Olek Ruszkowski: Proszę powiedzieć, jak skomentuje pan przeniesienie spółki Igrzyska Europejskie 2023 w stan likwidacji?
Marcin Nowak: To jest stan, do którego dążyłem od wielu tygodni, bo nie było już formalnych przesłanek, żeby się z tym wstrzymywać. To naturalna kolej rzeczy dla tego typu organizacji. Każdy komitet organizacyjny kiedyś musi przestać działać. Teraz pozostało po prostu wszystko pozamykać. To oczywiście będzie bardzo żmudny proces, ale było to oczekiwane przez nas. Spółka organizująca igrzyska jest w likwidacji, powołano likwidatora, który zdecyduje, jaki zespół będzie potrzebny do przeprowadzenia tego procesu. Nie byłem zainteresowany tą rolą.
OR: Zapoznał się Pan już z raportem Najwyższej Izby Kontroli dotyczącym spółki? Czy może się Pan jakoś do niego odnieść?
MN: Oczywiście. Czekałem z komentarzem do posiedzenia Sejmowej Komisji Kultury Fizycznej, Sportu i Turystyki, które odbyło się w środę w Sejmie. Obecni byli przedstawiciele ministra, minister sportu, posłowie, członkowie komisji oraz Najwyższa Izba Kontroli, która referowała swoje ustalenia.
Sam raport uważam za wartościowy dokument, który może być pomocny przy organizacji przyszłych imprez – w tym ewentualnych igrzysk olimpijskich w 2040 lub 2044 roku.
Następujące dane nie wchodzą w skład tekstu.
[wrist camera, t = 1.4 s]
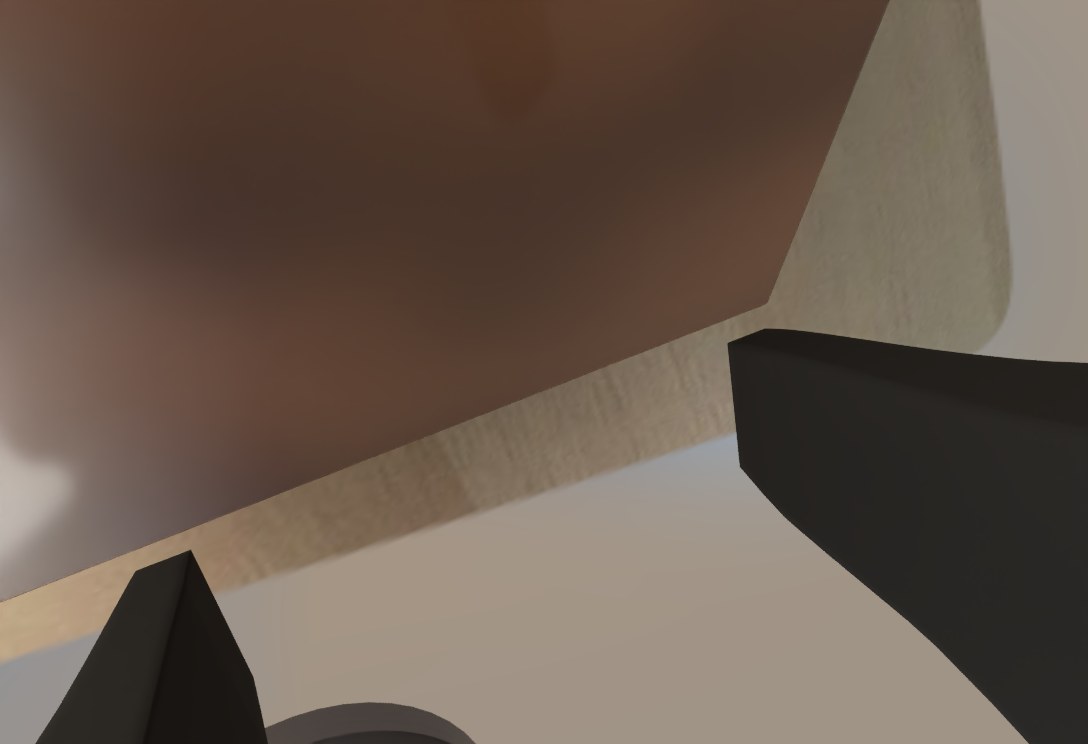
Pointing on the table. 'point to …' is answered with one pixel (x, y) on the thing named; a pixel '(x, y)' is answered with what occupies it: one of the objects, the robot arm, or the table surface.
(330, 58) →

Na Komisji podkreślano, iż między innymi dzięki tej imprezie organizowanej w Polsce, Prezes Rady Ministrów ogłosił gotowość i chęć aplikowania o Igrzyska Olimpisjkie 2040, a ten raport będzie tym bardziej cennym dokumentem. Jednak na komisji wyszło na jaw wiele nieścisłości i przez to nierzetelności w przekazie NIK, które podnosiłem zarówno ja, jak i minister sportu oraz członkowie komisji.
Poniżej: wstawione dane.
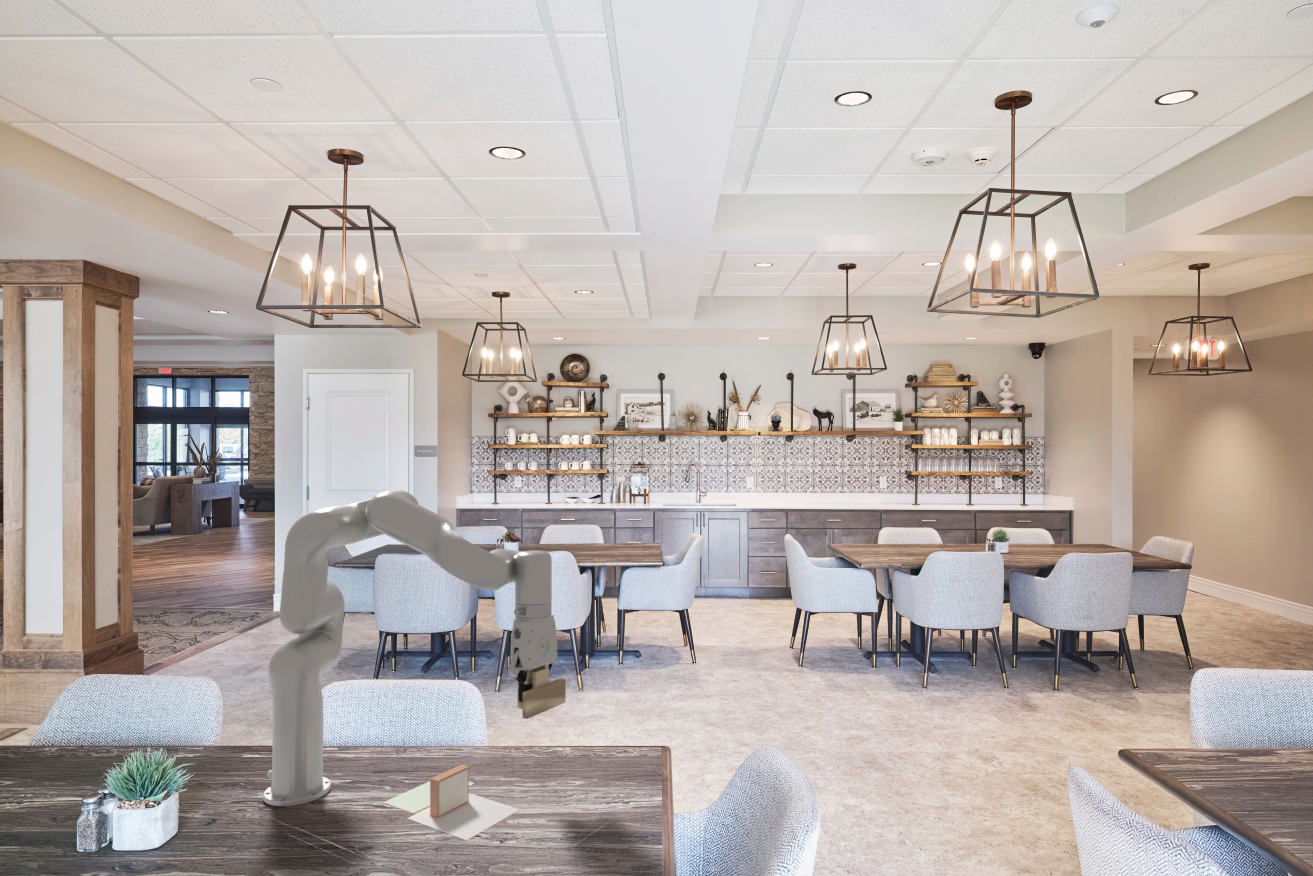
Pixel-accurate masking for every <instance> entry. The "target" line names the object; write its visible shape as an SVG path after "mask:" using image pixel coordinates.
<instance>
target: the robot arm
mask: <svg viewBox="0 0 1313 876" xmlns="http://www.w3.org/2000/svg"><path fill="white" fill-rule="evenodd" d="M382 535H383V536H384V535H386V536H387V537H390V538H391V539H394V540H395V541H397V542H399V543H401V544H403V545H405V546H407V547H408V548H411V549H413V550H415V551H417V552H419V553H420V554H422V555H425V556H426V557H428V558H429V559H430V560H431V562H433V563H434V564H436V565H438V567H440V568H441V569H442V570H444V571H445V572H446V573H448V574H450V575H451V576H453V577H455V578H457V579H458V580H461V581H463V582H465V583H467V584H468V585H471V586H473V587H475V588H476V589H479V590H482V591H487V592H493V591H494V592H495V591H497V590H500V589H501V588H503V587H504V586H506V585H509V584H510V583H514V585H515V586H514V587H515V588H514V589H515V590H514V591H515V592H514V594H515V595H514V598H515V599H514V611H513V613H514V619H513V623H512V630H511V637H510V655H509V656H510V665H509V667H508V669H507V674H509V675H510V676H512V677H513V678H514V679H515V680H516V683H517V684H518V683H519V702H523V692H525V691H528V690H531V689H532V684H531V683H530V678H531V671H532V670H533V669H536V668H539V667H546V668H549V675H550V674H551V673H550V671H551V669H552V667H553V665H554V664H555V662H556V660H557V659H558V637H557V636H558V635H557V625H556V622H555V621H556V620H555V616H554V614H553V613H552V609H553V608H552V598H553V597H552V595H553V594H552V582H553V581H552V577H553V574H552V573H553V572H552V569H553V568H552V567H553V566H552V564H553V563H552V562H553V561H552V555H551V554H550V553H549V552H548V551H545V550H541V549H540V550H539V549H537V550H535V549H533V550H524V551H521V550H514V549H513V550H512V549H506V548H505V549H504V548H497V549H493V550H490V551H488V550H486V549H483V548H481V547H480V546H477V545H476V544H474V543H472V542H471V541H469V540H467V539H465V538H464V537H462V535H460V534H459V533H458V532H457V531H456V529H455V528H454V525H453V524H452V522H451V521H450V520H449V519H448V518H445V517H444V516H443V515H440V514H438V513H435V512H433V511H432V510H430V509H428V508H426V507H424V506H422V505H420V504H419V502H418V500H417V499H416V497H415V496H414V495H413V494H411V493H409V492H408V491H405V490H388V491H383V492H379V493H378V494H376V495H375V496H373V497H372V498H369V499H366V500H362V501H358V502H353V503H350V504H344V505H334V506H328V507H323V508H320V509H316V510H314V511H311V512H309V513H307V514H305V515H303V516H301V517H300V518H299V519H297V520H296V521H295V522H294V523H293V524H292V526H291V527H290V529H289V531H288V532H287V536H286V538H285V544H284V559H283V560H284V561H283V562H284V563H283V573H282V583H281V594H280V596H281V597H280V606H279V619H280V624H281V625H282V628H283V629H285V630H286V631H287V632H289V633H291V634H297V635H298V636H297V637H296V638H294V639H291V640H290V641H287V642H285V643H284V644H282V645H281V646H280V647H279V648H278V649H277V650H276V651H275V652H274V653H273V655H272V656H271V658H270V660H269V664H268V679H269V685H270V691H271V698H272V699H271V700H272V701H271V703H272V707H271V708H272V709H271V710H272V719H271V720H272V746H271V747H272V749H271V750H272V751H271V752H272V753H271V755H272V758H271V759H272V762H271V763H272V765H271V768H272V769H269V770H268V771H267V772H266V777H268V778H270V779H271V781H270V782H271V783H270V784H271V785H270V786H268V788H266V789H265V791H264V792H263V794H262V795H263V796H262V797H263V798H262V800H263V801H264V803H265V804H268V805H269V806H274V807H292V806H300V805H304V804H308V803H311V802H314V801H316V800H318V799H320V798H322V797H324V796H325V795H327V794H328V793H329V792H330V791H331V789H332V788H331V787H332V781H331V779H330V778H328V777H326V776H324V696H323V693H322V689H321V688H322V687H321V683H320V677H322V675H324V674H326V673H327V672H329V671H330V670H331V669H333V667H334V666H335V665H336V664H337V662H338V661H339V658H340V656H341V651H342V646H343V645H342V643H343V633H344V631H343V630H344V619H345V598H344V594H343V593H342V591H341V589H340V588H339V587H338V586H337V585H336V584H334V583H333V582H331V581H328V577H329V576H328V575H329V560H328V557H327V556H328V555H327V552H328V551H329V550H330V549H334V548H338V547H339V548H340V547H342V546H343V547H344V546H347V545H350V544H355V543H358V542H361V541H362V542H363V541H365V540H368V539H372V538H376V537H379V536H382ZM523 671H526V672H525V675H524V674H523Z"/></svg>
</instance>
Problemem było przede wszystkim to, jak raport został przedstawiony. W kilkusetstronicowym dokumencie są konkretne wskazania, co należało zrobić lepiej, ale NIK w oficjalnej informacji prasowej sprowadził wszystko do kilku zdań, w których znalazły się nieprawdziwe i populistyczne stwierdzenia. Przykładem jest kwota 1,7 miliarda złotych jako koszt igrzysk – podana na stronie NIK i podchwycona przez media, choć wiadomo i wszyscy na komisji zgodnie przyznali, że igrzyska nie kosztowały tyle. Wrzucono do jednego worka różne wydatki, bo wiadomo, że łatwiej krytykuje i "sprzedaje" się miliard siedemset niż 500 milionów. Proszę zwrócić uwagę, iż organizatorzy Igrzysk Olimpijskich w Paryżu, jeśli chodzi o finanse komunikowali dwa obszary tj. koszt organizacji tj. 4.4 mld euro i koszt budowy, modernizacji i dostosowania nięzbędnej infrastruktury kolejne 4.4 mld euro. Tutaj od samego poczatku tego zabrakło, a populistyczny komunikat o 1.7 mld złotych jest mocno mylący i manipulacyjny. Już sam tytuł informacji prasowej NIK "kosztowny chaos" mówi dużo. Zastanawiam się dlaczego ten tytuł nie wyglądał np: "w porównaniu z poprzednimi edycjami Igrzysk Europejskich czy Igrzyskami Olimpijskimi w Paryżu było to zdecydowanie mniej kosztowne wydarzenie". Rozumiem, że "nie klikało by się to tak, jak tego oczekiwano" Nieprawdziwe informacje pojawiły się także w kwestii wymiany walut. NIK twierdził, że Komitet Organizacyjny nie prowadził żadnych negocjacji, podczas gdy bank dostarczył pełną dokumentację pokazującą, że każda transakcja była negocjowana, wiec stwierdzenie to jest całkowicie nieuzasadnione i bezpodstawne. Eksperci, których poprosiliśmy o opinię, przeanalizowali wszystkie dane i wykazali, że zamiast wspomnianej przez NIK straty rzędu 2,5 mln zł, spółka dzięki negocjacjom i wyborze PKO BP zaoszczędziła prawie 4,5 mln zł. Co więcej, słynna "karteczka kontrolera", wydrukowana gdzieś z internetu, w oparciu o którą kontroler budował całą narrację i twierdził, że w jednym z banków znalazł niższy kurs euro, na której to bazowali kontrolerzy, zawierała małą gwiazdkę, klauzulę informującą, że publikowane tam kursy mają jedynie wartość statystyczną i nie mogą być podstawą do faktycznych porównań rzeczywistych kursów walut. Ale tych informacji, już w raporcie nie odnajdujemy, rozumiem, że byłyby bardzo niewygodne.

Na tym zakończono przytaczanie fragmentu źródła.